Précieuse réalisation des années 30 avec incrustation de lapis-lazuli.
Contient un bloc-note vierge de l'époque.
Relieuse, Rose Adler conçut également divers objets, cadres, bloc-notes, éventails, sous-mains, étuis ou boîtes.
Comme le souligne A. Caillé, "la réussite des femmes dans ce domaine [de la reliure] tient de la nature de l'objet, les reliures, comme les cadres ou les boîtes, étant des 'objets intermédiaires', cherchant à envelopper et à mettre en valeur un trésor intérieur, mais pouvant devenir un trésor en eux-mêmes" (p. 109-110).
Pour ce carnet, elle a utilisé le parchemin, l'un de ses matériaux de prédilection, et un élément ancien en lapis-lazuli.
Datant de 1927-1929, la bibliothèque littéraire Jacques Doucet conserve une reliure emblématique de Rose Adler sur les Poèmes de Paul Morand présentant aussi une pièce en lapis-lazuli sur le plat supérieur, "reliure qui sert de modèle à bon nombre œuvres qu'elle crée pour d'autres collectionneurs" (A. Caillé, p. 234 ; nous remercions Mme Alice Caillé de nous avoir donné cette information).
Pour des reliures de Rose Adler, voir lots 82 et 129.
A. Caillé, Au seuil du livre : les reliures de Rose Adler (1922-1959), Thèse de doctorat, 2014, en ligne : Au seuil du livre : les reliures de Rose Adler (1922-1959) - École nationale des chartes.
Œuvre en rapport : Morand, Poèmes, Bibliothèque littéraire Jacques Doucet, F-VIII-25.
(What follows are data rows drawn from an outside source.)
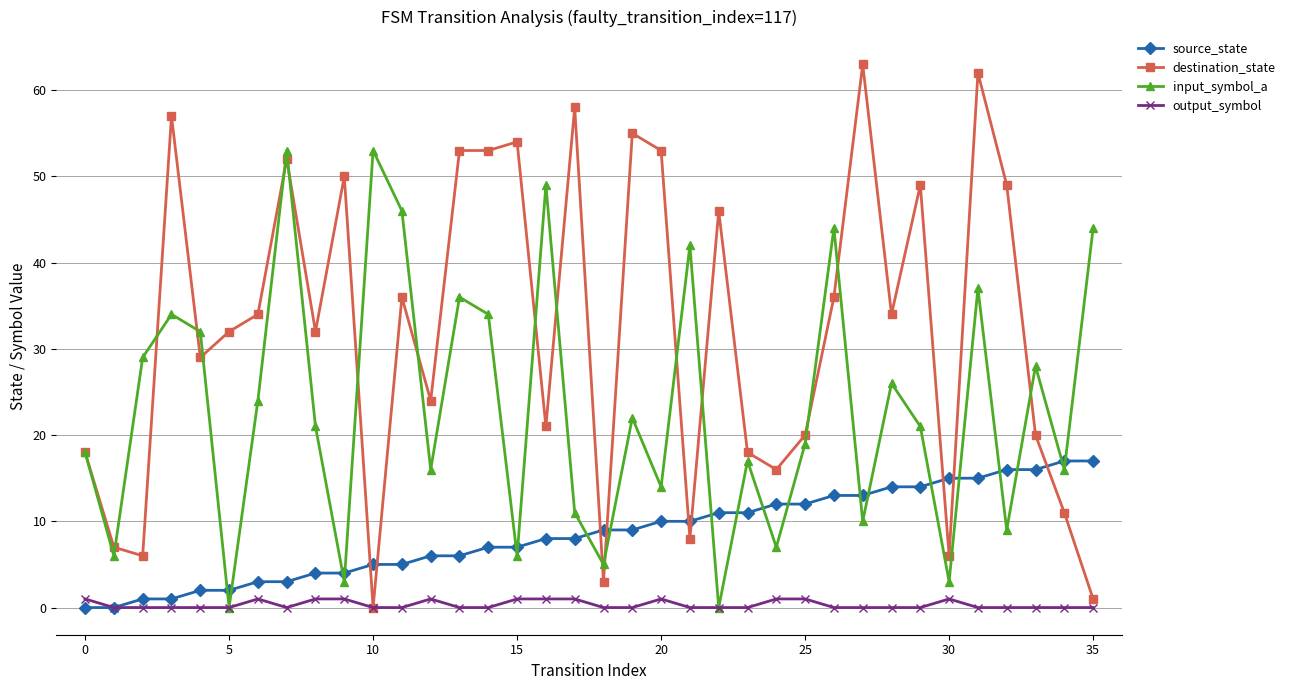

How many intersections are there between destination_state and source_state?

9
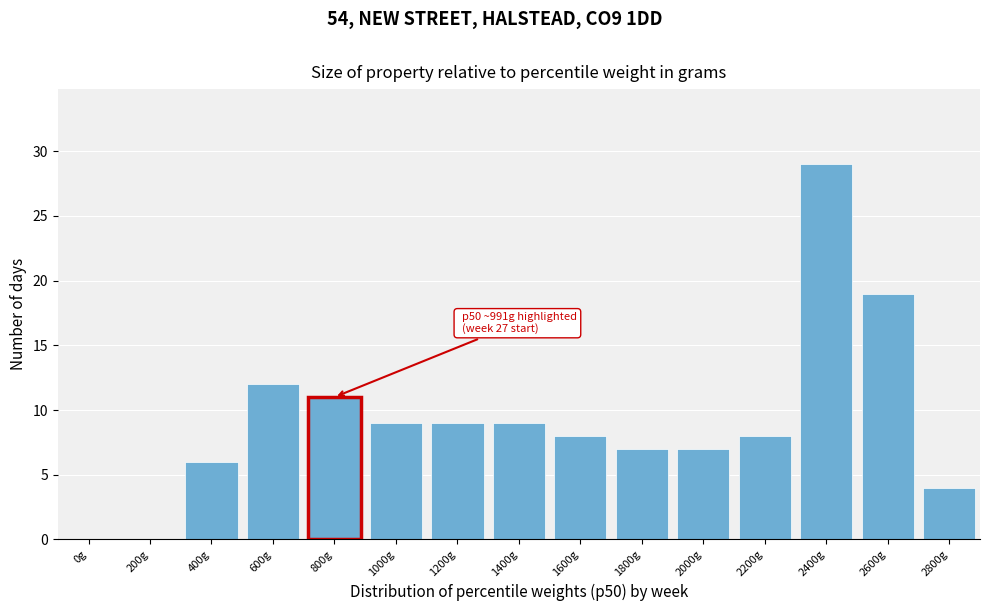

Reading left to right, extract all data points from this chart.

0g=0	200g=0	400g=6	600g=12	800g=11	1000g=9	1200g=9	1400g=9	1600g=8	1800g=7	2000g=7	2200g=8	2400g=29	2600g=19	2800g=4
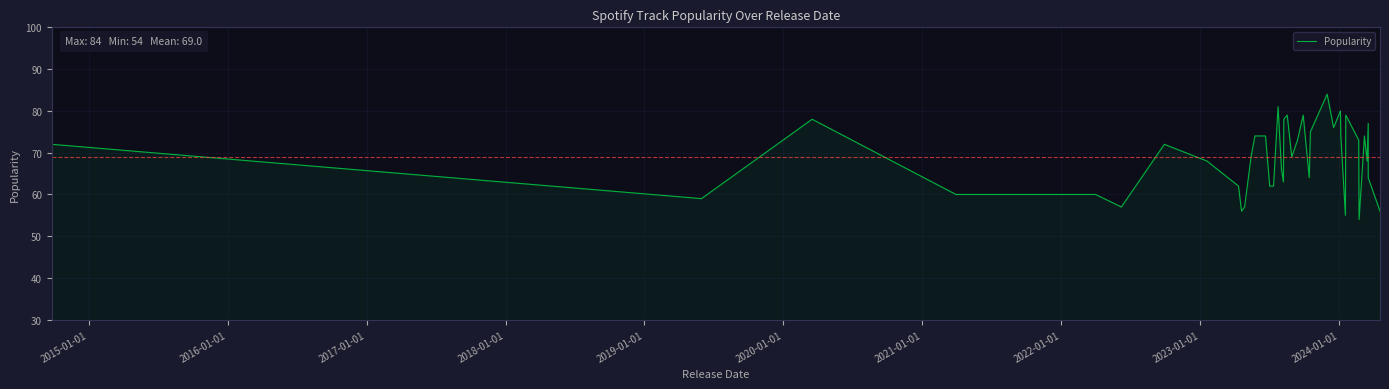

What is the value of the 6th point from the left?

57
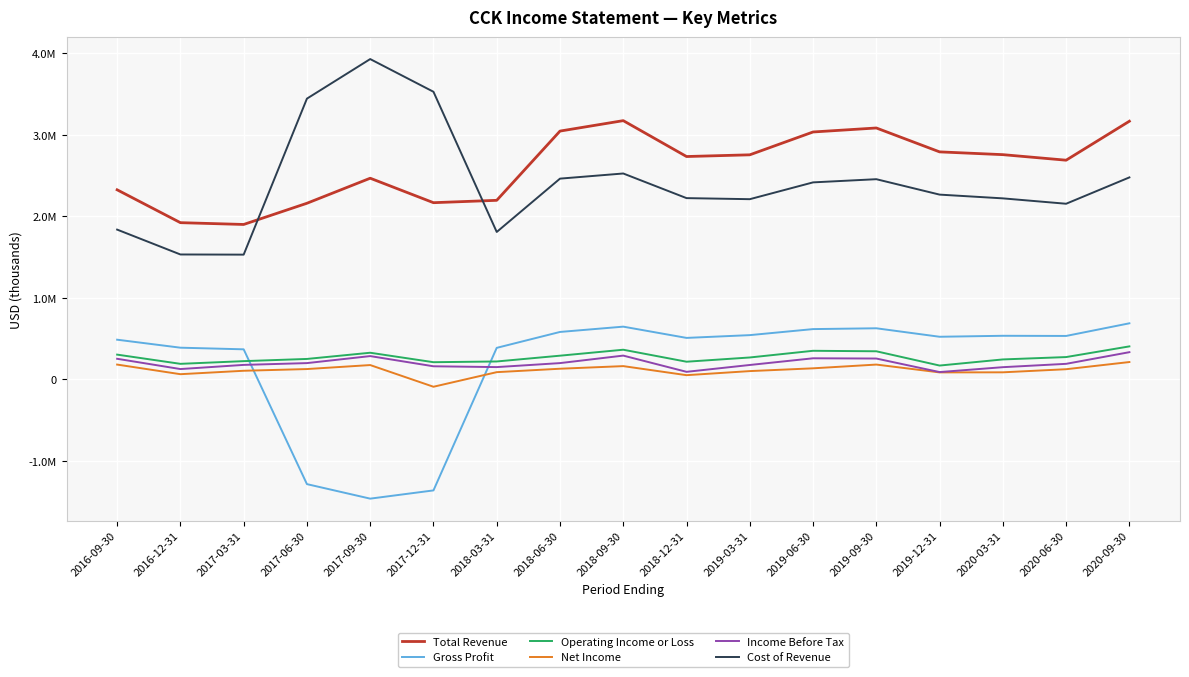

At which category does Gross Profit reach its first local peak?

2018-09-30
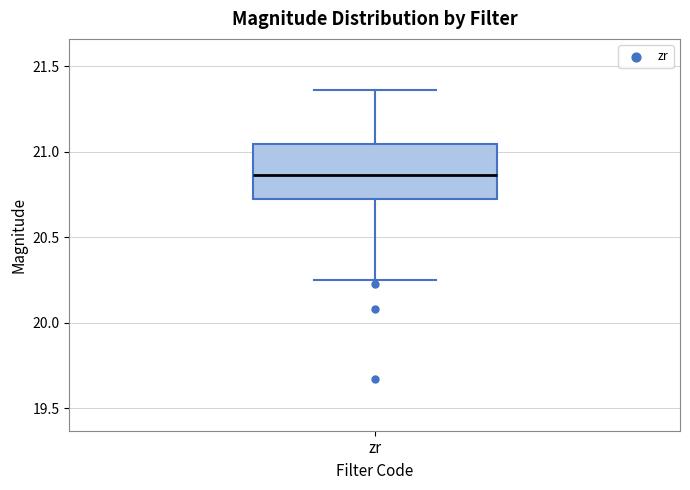

Transcribe this box plot: give where the median line is, the range the box spans, and where the two whiskers end, as read against the y-axis. The values are not printed on the chart, so give them approximately, as read against the axis.

median 20.85, box 20.75 to 21.05, whiskers 20.25 to 21.35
Rose Adler (1890- 1959) entra en 1917 à l’UCAD (Union Centrale des Arts Décoratifs) et eut Noulhac comme professeur de dorure. Elle exposa pour la première fois en février-mars 1923 au Pavillon de Marsan à Paris puis en mai-juin au Salon des Artistes Décorateurs au Grand Palais. Elle fut alors remarquée par Jacques Doucet qui lui présenta Pierre Legrain. Commença alors entre eux une étroite collaboration. En 1934, elle devint membre de l’UAM (Union des Artistes Modernes) et très vite sut imposer une nouvelle idée de la reliure, utilisant des peaux souples qu’elle colore et jouant avec les titres des ouvrages : "Autrefois la reliure était sourde, ignorante de ce qu’elle contenait. Comme un troupeau, les livres portaient souvent la marque de leur maître et exaltaient surtout, avec leurs belles armes, la grande maison à laquelle ils appartenaient […] Le relieur moderne est vraiment moderne en ceci : il est au service du texte. Il veut l’entendre, le faire entendre. Il l’épouse, il l’exalte. Pourtant il se refuse à la description, car toute description serait une illustration…", écrit-elle en 1929 dans L'Art International d'aujourd'hui.
Les plus grands collectionneurs firent appel à son art : Jacques Doucet, Jacques André, David David-Weill, Louise Solvay pour n’en citer que quelques-uns. Elle marqua son siècle et est reconnue aujourd’hui parmi les plus grands relieurs de son époque. Rose Adler "grâce à la souplesse et à l'élégance extrême de ses compositions, propose tout autre chose que Pierre Legrain que pourtant elle admire. Le sens de la mélodie qui marque son invention permanente ainsi que son goût profond de la littérature constituent un apport sans prix à l'art de la reliure" (Yves Peyré in Art Deco Bookbindings : The Work of Pierre Legrain and Rose Adler, New York, 2004).